我々夫婦にはワンコの壮絶な介護経験があります。末期癌で治る見込もなく、褥瘡(床ずれ)で腰や肘の肉までえぐれて苦しむ彼の、特に最後の3ヶ月間を交代で寝ずの看病を続けました。彼が旅立ったとき、ああ、これでもう苦しまずに済むんだと、悲しみの中にもほっとしたような複雑な心境だった。そして、自分たちの気持ちばかりで本人の苦しみを長引かせたのではないかと悩み続けた・・。
でも、二人は決めていました。ハナの生還に向けて最善を尽くすと。その頃のハナはもう鳴くこともなかったけど、触れると頭や手足を動かして返してくる。また昔のような暮らしに戻りたい・・、我々と同じようにハナの気持ちが伝わってくるのでした。
4日目には、鎮静剤なしでも痙攣が起こらなくなった。快方にむかっているようです、と先生も宣言した。やっぱりハナはスーパーキャットだ、いや不死鳥だ、などと夫婦ではしゃいでいたとき、居合わせた病院の若い新人君(先生)に言われたのです。 「今日は退院ですか?」 ・・えっ? この先生何言ってんだろう。慌てて説明する自分に、その先生は怪訝そうな様子で、ああ、そうですか、と去っていった。

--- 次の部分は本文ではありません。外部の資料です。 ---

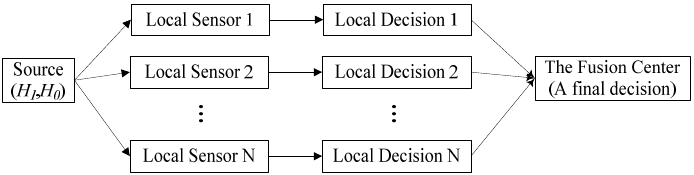
Figure 1. A typical distributed detection system with multiple sensors.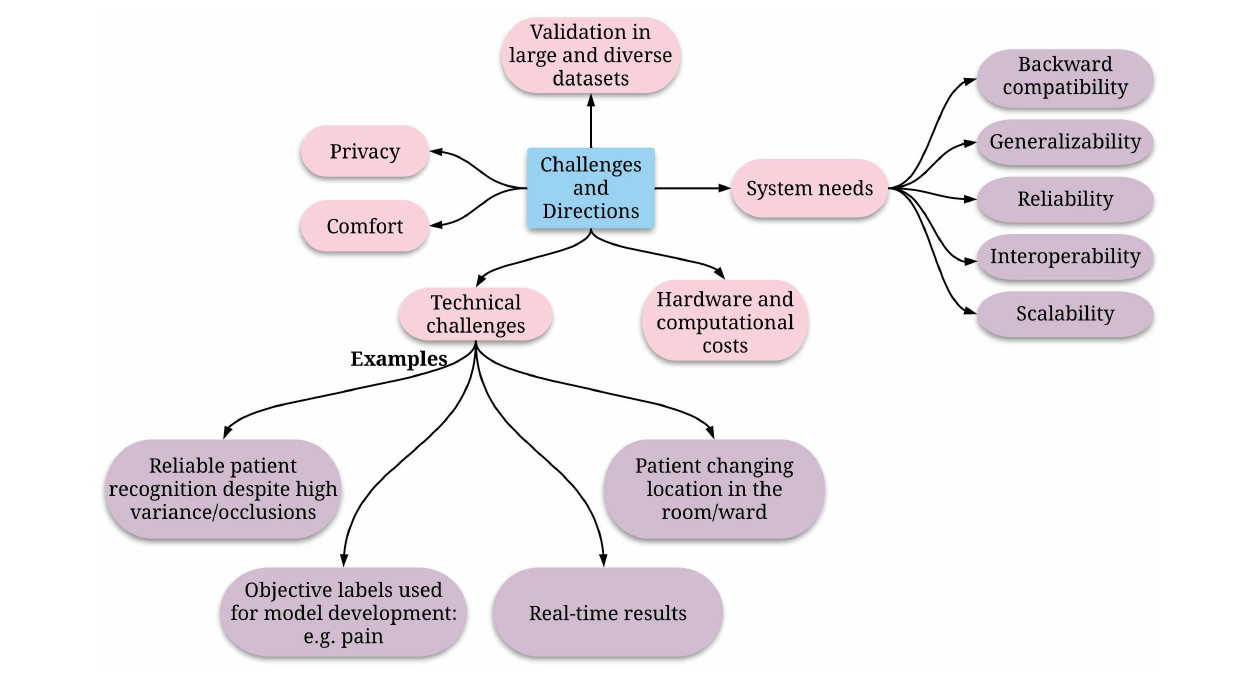
FIGURE 2 | Directions of future research to enable effective and reliable pervasive monitoring in the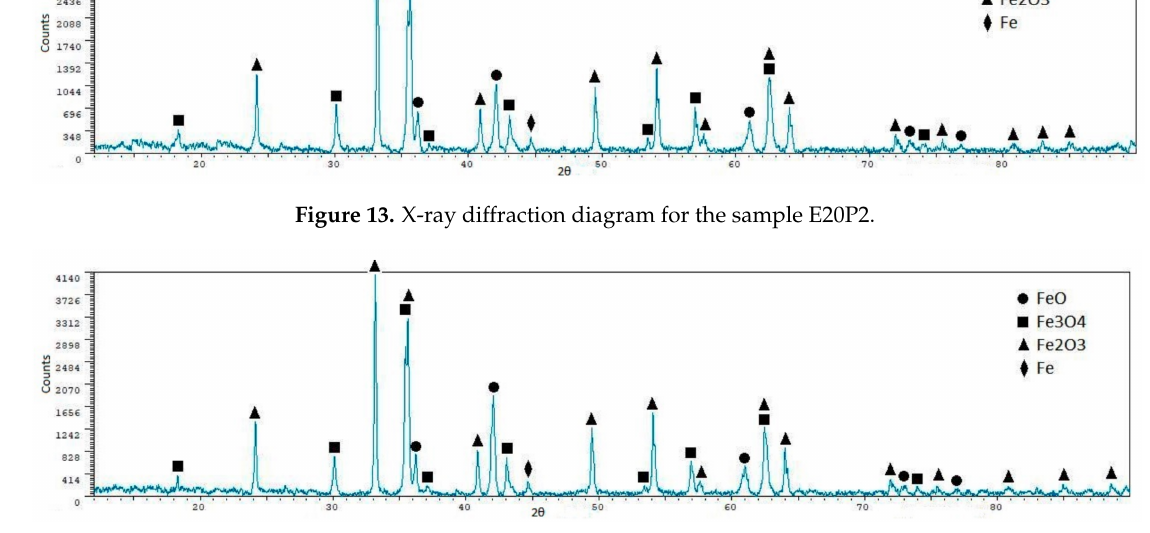
Figure 14. X-ray diffraction diagram for the sample E20P3.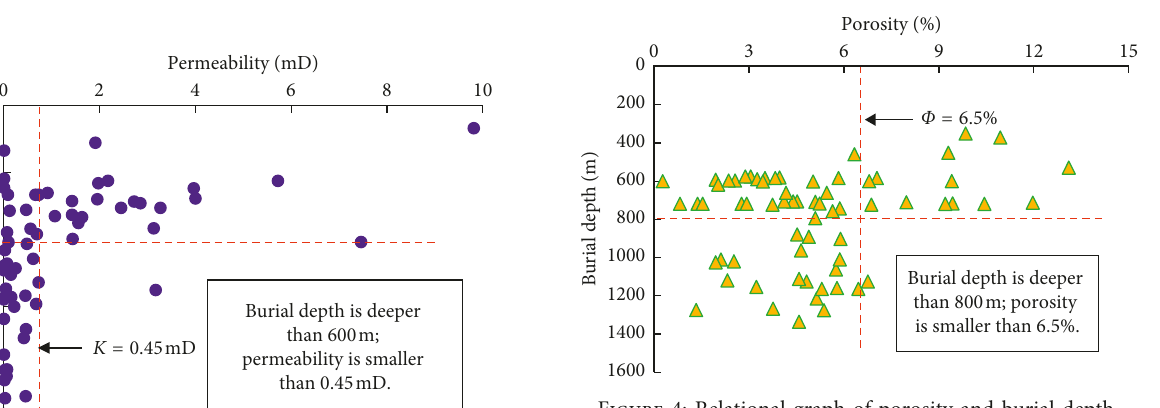
Figure 1: Box plot of permeability and burial depth in Qinshui Basin.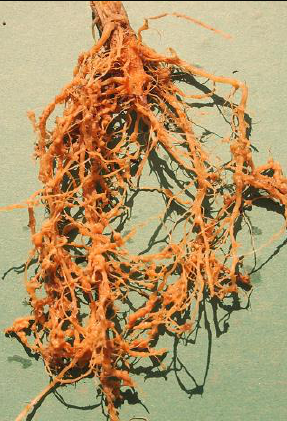
Figure 2. Galling on roots of cucurbit species caused by root-knot nematode.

5日目になると、担当の先生から提案がありました。ハナの体力回復を考えて、流動食用のカテーテル装着です。もちろんお願いして、翌朝に装着手術をすることになりました。
5日目の様子(生存ハナの最後の写真)
その日は朝のお見舞いを省略して夕方に長めの滞在を予定していた。 が、午後の3時頃、仕事中の自分に先生から電話が。 「ハナちゃん駄目でした。朝カテーテルつけて、一度も食事を入れることなく力尽きてしまいました・・」
夕方の冷たい雨の中、ハナを引き取って自宅に連れて帰り、最後の一晩をともに過ごしました。4日目の夜の新人先生の対応、あれは最後はせめて自宅で、という意味だったのだと、そのときになってわかったのです。おそらくハナ復活の可能性は殆どなかった。担当の先生はやさしいから、夫婦の意思を最大限汲もうとしたのだろう。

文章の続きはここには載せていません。